We’re talking about the times when giving up a little can mean a lot—like watching a movie the family wants instead of the one you had your heart set on; having beef for dinner for your spouse’s sake when you really feel like fish. It’s the little things that we harmlessly give up for love of others that pump up our virtue muscles. Being “other directed” is the only way to true joy—one of the paradoxes of the spiritual life.
Pope Francis put it this way: “The secret to a good life is found in loving and giving oneself for love’s sake. From here comes the strength to sacrifice oneself joyfully.”
Being more aware of our preferences and insisting on them less is something we can do at home, at work, or in line at the grocery store. Letting go of some of our preferences helps us see the big picture better and leads to a wonderful freedom. And peace.
Scroll down and share a time when giving up a preference led to more peace.
COMMENT ARRIVED VIA EMAIL:
Your thoughts are so beautiful and meaningful. It is teaching me to be a better person!
A blessed Feast of Christ the King to you!
Rose, I agree the little things can make a big difference to someone else, to our relationships and to create harmony in many situations.
Last sunday I heard in the sermon about perception, here is a quote I wrote down for myself.
“Changing perception is everything; keep the attitude of gratitude”
“Look at things how they could be. Not just how it is.”
thanks for your blog, I find inspirations and boosts on realizations I had but got pushed in the back of my mind. <3
Like you, I’ve noticed that spiritual growth is a cycle of “forgetting and remembering again.” Let’s keep reminding each other!

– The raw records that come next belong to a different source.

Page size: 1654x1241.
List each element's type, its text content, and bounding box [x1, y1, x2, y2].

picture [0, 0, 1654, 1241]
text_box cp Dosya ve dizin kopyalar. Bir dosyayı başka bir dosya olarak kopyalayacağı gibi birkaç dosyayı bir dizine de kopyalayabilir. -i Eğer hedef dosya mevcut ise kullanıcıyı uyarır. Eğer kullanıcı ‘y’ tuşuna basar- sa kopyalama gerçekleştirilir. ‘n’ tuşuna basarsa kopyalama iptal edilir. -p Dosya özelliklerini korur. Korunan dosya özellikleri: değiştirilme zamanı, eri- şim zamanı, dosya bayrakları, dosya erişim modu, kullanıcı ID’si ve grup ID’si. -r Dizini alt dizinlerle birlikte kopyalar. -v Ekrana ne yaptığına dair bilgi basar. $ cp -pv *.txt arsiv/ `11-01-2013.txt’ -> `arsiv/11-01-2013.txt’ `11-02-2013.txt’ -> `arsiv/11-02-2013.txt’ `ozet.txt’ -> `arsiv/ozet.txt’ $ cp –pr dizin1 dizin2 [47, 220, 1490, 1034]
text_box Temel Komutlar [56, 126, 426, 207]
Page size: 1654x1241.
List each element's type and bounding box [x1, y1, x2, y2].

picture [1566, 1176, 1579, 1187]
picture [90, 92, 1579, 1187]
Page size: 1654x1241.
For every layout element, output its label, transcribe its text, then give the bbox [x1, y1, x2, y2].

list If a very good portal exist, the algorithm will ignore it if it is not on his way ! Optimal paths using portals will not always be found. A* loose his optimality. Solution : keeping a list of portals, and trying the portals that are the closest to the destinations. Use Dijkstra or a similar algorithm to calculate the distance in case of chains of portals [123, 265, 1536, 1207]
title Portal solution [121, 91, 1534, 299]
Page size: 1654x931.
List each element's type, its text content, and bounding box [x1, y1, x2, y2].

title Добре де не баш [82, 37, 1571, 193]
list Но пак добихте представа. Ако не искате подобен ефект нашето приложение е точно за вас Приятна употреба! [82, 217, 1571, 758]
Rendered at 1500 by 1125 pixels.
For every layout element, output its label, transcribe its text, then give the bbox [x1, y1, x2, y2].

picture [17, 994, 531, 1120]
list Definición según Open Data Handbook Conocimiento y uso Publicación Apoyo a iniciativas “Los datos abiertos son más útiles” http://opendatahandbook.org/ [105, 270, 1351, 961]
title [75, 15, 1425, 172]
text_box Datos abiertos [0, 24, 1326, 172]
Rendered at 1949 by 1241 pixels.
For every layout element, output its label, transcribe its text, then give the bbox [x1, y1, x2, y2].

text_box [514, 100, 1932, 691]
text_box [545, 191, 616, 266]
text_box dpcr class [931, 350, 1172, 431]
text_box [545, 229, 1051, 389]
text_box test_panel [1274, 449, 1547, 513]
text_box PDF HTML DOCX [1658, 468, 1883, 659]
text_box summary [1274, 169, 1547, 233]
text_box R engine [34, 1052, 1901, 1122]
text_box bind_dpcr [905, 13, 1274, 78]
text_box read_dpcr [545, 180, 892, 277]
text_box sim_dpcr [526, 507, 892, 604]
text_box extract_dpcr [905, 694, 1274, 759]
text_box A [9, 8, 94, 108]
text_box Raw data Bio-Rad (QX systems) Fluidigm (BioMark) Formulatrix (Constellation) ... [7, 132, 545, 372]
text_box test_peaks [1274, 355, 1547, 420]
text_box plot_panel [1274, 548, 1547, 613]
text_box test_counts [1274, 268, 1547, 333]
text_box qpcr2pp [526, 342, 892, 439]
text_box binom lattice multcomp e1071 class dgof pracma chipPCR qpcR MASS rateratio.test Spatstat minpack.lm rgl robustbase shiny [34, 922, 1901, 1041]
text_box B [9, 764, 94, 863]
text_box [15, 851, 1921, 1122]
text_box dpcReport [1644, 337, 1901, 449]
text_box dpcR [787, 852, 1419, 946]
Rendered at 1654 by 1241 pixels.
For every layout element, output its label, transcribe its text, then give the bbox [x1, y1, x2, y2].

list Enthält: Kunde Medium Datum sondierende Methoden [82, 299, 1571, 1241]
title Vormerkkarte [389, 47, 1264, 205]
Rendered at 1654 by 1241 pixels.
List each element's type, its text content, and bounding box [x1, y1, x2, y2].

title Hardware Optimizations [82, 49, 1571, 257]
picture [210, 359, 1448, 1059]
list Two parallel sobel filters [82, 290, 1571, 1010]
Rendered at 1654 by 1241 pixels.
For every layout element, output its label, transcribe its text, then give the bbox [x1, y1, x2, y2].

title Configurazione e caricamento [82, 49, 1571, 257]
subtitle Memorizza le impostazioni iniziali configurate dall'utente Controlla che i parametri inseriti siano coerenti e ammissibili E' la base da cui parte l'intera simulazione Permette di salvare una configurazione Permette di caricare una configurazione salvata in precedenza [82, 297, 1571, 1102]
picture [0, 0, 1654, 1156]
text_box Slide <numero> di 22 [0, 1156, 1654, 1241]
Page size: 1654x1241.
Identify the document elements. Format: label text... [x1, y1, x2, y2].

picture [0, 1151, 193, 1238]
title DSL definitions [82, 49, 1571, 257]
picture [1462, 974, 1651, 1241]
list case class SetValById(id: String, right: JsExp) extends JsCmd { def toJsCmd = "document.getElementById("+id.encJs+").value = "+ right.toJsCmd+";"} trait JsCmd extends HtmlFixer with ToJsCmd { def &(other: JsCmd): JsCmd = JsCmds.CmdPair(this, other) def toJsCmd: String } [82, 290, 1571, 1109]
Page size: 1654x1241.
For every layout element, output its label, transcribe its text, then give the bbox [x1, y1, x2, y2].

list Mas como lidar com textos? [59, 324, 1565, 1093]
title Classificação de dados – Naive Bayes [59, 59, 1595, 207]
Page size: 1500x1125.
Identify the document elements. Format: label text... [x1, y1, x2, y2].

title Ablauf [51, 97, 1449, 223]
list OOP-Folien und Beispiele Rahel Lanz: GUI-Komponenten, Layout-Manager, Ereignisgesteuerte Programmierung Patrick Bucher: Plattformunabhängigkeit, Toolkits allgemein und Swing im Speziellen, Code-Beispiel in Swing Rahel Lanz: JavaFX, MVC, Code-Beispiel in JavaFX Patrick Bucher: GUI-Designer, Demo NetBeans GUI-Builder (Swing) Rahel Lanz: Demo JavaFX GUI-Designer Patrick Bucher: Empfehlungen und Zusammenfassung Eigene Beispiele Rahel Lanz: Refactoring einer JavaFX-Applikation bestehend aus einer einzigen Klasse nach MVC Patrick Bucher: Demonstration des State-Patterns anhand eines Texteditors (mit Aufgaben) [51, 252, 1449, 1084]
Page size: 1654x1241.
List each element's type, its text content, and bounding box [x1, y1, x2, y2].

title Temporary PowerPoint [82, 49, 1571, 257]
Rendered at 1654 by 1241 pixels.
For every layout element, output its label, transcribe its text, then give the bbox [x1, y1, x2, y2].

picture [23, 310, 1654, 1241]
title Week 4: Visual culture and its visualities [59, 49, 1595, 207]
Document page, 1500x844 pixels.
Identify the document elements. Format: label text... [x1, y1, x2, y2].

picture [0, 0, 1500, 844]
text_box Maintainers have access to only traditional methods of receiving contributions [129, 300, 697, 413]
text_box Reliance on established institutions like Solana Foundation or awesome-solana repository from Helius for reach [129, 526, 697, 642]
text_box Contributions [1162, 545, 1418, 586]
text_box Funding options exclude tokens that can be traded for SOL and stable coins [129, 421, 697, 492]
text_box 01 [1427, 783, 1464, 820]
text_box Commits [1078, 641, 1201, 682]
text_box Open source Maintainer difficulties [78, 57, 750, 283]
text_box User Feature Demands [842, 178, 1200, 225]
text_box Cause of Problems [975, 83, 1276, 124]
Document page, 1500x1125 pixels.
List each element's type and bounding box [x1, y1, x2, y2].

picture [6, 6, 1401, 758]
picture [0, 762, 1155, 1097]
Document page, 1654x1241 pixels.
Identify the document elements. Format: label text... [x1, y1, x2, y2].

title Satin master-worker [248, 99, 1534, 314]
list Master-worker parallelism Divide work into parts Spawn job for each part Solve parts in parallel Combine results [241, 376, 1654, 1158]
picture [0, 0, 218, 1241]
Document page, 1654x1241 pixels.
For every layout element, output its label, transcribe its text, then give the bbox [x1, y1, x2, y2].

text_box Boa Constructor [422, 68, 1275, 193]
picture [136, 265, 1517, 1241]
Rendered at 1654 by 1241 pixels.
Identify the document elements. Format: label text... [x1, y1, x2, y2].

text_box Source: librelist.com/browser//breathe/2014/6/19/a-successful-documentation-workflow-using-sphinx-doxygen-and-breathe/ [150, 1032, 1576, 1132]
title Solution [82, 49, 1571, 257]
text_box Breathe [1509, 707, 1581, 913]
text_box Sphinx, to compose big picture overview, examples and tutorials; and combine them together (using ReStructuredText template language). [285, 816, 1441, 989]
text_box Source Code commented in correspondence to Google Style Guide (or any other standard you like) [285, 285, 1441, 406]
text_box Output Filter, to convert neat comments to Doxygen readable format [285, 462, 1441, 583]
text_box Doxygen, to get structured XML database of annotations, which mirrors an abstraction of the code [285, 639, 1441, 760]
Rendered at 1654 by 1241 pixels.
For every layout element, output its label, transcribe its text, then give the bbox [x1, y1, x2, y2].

Yes, when we put our preferences behind others, we are actually living up to what St. Paul tells (and Christ our King!) us to die to ourselves. Another words, we (and our wants) need to decrease so Christ can increase in us so when our friends and family see us, they are really seeing Christ! This is truly living and being a witness to our faith.
These actions can be so simple as letting the car next to you get in front or waving to a pedestrian to cross the street or simply yielding to another person or drivers needs!
These may appear too simplistic, but when you add them up during the course of a lifetime, wow does a wonderful holy picture begin to appear!
Holines doesn’t start when we die, as then it can be too late! Heaven starts now!
Thanks for pointing out the habitual nature of holiness — a habit of doing good is what virtue is!